** Directions for this task **
From the first record to the last, write out each one exactly.

(Stored data)
○ ○ ○ ○ ○ ○ ○

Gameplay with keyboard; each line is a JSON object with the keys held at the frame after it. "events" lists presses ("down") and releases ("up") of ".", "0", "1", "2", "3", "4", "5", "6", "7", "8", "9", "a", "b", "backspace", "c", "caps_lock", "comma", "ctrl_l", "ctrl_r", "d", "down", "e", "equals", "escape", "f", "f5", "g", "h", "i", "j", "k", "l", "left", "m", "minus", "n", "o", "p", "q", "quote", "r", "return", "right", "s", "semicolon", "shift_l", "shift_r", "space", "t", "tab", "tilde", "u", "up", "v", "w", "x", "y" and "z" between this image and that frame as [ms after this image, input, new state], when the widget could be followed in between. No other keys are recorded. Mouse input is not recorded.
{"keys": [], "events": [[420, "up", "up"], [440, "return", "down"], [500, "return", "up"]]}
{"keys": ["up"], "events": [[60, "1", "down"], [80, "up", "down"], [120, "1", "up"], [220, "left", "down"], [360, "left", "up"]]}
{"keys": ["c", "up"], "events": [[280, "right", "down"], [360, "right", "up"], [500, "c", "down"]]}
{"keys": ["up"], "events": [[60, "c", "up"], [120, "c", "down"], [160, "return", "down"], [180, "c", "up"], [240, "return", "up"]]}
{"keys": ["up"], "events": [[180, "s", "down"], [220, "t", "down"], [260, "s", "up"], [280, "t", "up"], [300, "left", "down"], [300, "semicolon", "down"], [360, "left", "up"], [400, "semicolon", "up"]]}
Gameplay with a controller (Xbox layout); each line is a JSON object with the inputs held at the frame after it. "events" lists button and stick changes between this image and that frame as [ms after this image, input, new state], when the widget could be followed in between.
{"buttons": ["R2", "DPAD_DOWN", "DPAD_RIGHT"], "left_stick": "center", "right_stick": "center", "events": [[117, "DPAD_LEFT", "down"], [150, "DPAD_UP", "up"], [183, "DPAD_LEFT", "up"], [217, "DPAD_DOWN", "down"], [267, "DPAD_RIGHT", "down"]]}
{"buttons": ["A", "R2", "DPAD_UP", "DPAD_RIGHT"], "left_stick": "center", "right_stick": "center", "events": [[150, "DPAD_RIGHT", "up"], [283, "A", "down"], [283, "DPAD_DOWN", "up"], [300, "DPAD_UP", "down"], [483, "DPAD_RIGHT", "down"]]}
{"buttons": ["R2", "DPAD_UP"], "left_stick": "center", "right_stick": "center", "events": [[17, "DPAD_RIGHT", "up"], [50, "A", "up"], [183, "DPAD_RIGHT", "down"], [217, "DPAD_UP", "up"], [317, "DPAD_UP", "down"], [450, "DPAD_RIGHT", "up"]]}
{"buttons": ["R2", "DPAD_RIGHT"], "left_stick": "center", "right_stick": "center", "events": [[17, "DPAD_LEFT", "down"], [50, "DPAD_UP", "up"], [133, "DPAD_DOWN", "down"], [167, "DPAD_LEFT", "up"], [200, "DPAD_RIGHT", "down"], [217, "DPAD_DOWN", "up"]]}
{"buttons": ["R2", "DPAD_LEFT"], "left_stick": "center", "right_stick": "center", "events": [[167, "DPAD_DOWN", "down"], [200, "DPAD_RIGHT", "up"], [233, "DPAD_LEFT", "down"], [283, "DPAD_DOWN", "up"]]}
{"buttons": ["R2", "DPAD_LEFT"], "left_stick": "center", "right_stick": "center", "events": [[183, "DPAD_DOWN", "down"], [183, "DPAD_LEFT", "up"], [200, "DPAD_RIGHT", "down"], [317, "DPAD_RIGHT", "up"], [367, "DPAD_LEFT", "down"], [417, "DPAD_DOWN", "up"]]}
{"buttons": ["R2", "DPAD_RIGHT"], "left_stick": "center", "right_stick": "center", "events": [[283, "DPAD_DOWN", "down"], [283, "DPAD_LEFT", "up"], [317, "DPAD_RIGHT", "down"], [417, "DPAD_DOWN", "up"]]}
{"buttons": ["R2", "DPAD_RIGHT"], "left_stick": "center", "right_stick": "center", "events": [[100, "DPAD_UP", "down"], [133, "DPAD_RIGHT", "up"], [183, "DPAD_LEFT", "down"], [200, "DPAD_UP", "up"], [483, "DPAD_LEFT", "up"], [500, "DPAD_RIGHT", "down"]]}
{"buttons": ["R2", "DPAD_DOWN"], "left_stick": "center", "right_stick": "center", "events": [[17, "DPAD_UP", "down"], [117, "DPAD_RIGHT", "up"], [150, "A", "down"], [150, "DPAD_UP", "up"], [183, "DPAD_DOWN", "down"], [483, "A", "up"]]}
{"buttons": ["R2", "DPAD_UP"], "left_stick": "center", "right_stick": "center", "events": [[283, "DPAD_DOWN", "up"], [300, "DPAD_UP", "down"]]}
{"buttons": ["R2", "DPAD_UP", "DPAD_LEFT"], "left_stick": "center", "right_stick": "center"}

○ ○ ○ ○ ○ ○ ○

** Exercise answer **
Gameplay with keyboard; each line is a JSON object with the keys held at the frame after it. "events" lists presses ("down") and releases ("up") of ".", "0", "1", "2", "3", "4", "5", "6", "7", "8", "9", "a", "b", "backspace", "c", "caps_lock", "comma", "ctrl_l", "ctrl_r", "d", "down", "e", "equals", "escape", "f", "f5", "g", "h", "i", "j", "k", "l", "left", "m", "minus", "n", "o", "p", "q", "quote", "r", "return", "right", "s", "semicolon", "shift_l", "shift_r", "space", "t", "tab", "tilde", "u", "up", "v", "w", "x", "y" and "z" between this image and that frame as [ms after this image, input, new state], when the widget could be followed in between. No other keys are recorded. Mouse input is not recorded.
{"keys": [], "events": [[420, "up", "up"], [440, "return", "down"], [500, "return", "up"]]}
{"keys": ["up"], "events": [[60, "1", "down"], [80, "up", "down"], [120, "1", "up"], [220, "left", "down"], [360, "left", "up"]]}
{"keys": ["c", "up"], "events": [[280, "right", "down"], [360, "right", "up"], [500, "c", "down"]]}
{"keys": ["up"], "events": [[60, "c", "up"], [120, "c", "down"], [160, "return", "down"], [180, "c", "up"], [240, "return", "up"]]}
{"keys": ["up"], "events": [[180, "s", "down"], [220, "t", "down"], [260, "s", "up"], [280, "t", "up"], [300, "left", "down"], [300, "semicolon", "down"], [360, "left", "up"], [400, "semicolon", "up"]]}
Gameplay with a controller (Xbox layout); each line is a JSON object with the inputs held at the frame after it. "events" lists button and stick changes between this image and that frame as [ms after this image, input, new state], when the widget could be followed in between.
{"buttons": ["R2", "DPAD_DOWN", "DPAD_RIGHT"], "left_stick": "center", "right_stick": "center", "events": [[117, "DPAD_LEFT", "down"], [150, "DPAD_UP", "up"], [183, "DPAD_LEFT", "up"], [217, "DPAD_DOWN", "down"], [267, "DPAD_RIGHT", "down"]]}
{"buttons": ["A", "R2", "DPAD_UP", "DPAD_RIGHT"], "left_stick": "center", "right_stick": "center", "events": [[150, "DPAD_RIGHT", "up"], [283, "A", "down"], [283, "DPAD_DOWN", "up"], [300, "DPAD_UP", "down"], [483, "DPAD_RIGHT", "down"]]}
{"buttons": ["R2", "DPAD_UP"], "left_stick": "center", "right_stick": "center", "events": [[17, "DPAD_RIGHT", "up"], [50, "A", "up"], [183, "DPAD_RIGHT", "down"], [217, "DPAD_UP", "up"], [317, "DPAD_UP", "down"], [450, "DPAD_RIGHT", "up"]]}
{"buttons": ["R2", "DPAD_RIGHT"], "left_stick": "center", "right_stick": "center", "events": [[17, "DPAD_LEFT", "down"], [50, "DPAD_UP", "up"], [133, "DPAD_DOWN", "down"], [167, "DPAD_LEFT", "up"], [200, "DPAD_RIGHT", "down"], [217, "DPAD_DOWN", "up"]]}
{"buttons": ["R2", "DPAD_LEFT"], "left_stick": "center", "right_stick": "center", "events": [[167, "DPAD_DOWN", "down"], [200, "DPAD_RIGHT", "up"], [233, "DPAD_LEFT", "down"], [283, "DPAD_DOWN", "up"]]}
{"buttons": ["R2", "DPAD_LEFT"], "left_stick": "center", "right_stick": "center", "events": [[183, "DPAD_DOWN", "down"], [183, "DPAD_LEFT", "up"], [200, "DPAD_RIGHT", "down"], [317, "DPAD_RIGHT", "up"], [367, "DPAD_LEFT", "down"], [417, "DPAD_DOWN", "up"]]}
{"buttons": ["R2", "DPAD_RIGHT"], "left_stick": "center", "right_stick": "center", "events": [[283, "DPAD_DOWN", "down"], [283, "DPAD_LEFT", "up"], [317, "DPAD_RIGHT", "down"], [417, "DPAD_DOWN", "up"]]}
{"buttons": ["R2", "DPAD_RIGHT"], "left_stick": "center", "right_stick": "center", "events": [[100, "DPAD_UP", "down"], [133, "DPAD_RIGHT", "up"], [183, "DPAD_LEFT", "down"], [200, "DPAD_UP", "up"], [483, "DPAD_LEFT", "up"], [500, "DPAD_RIGHT", "down"]]}
{"buttons": ["R2", "DPAD_DOWN"], "left_stick": "center", "right_stick": "center", "events": [[17, "DPAD_UP", "down"], [117, "DPAD_RIGHT", "up"], [150, "A", "down"], [150, "DPAD_UP", "up"], [183, "DPAD_DOWN", "down"], [483, "A", "up"]]}
{"buttons": ["R2", "DPAD_UP"], "left_stick": "center", "right_stick": "center", "events": [[283, "DPAD_DOWN", "up"], [300, "DPAD_UP", "down"]]}
{"buttons": ["R2", "DPAD_UP", "DPAD_LEFT"], "left_stick": "center", "right_stick": "center"}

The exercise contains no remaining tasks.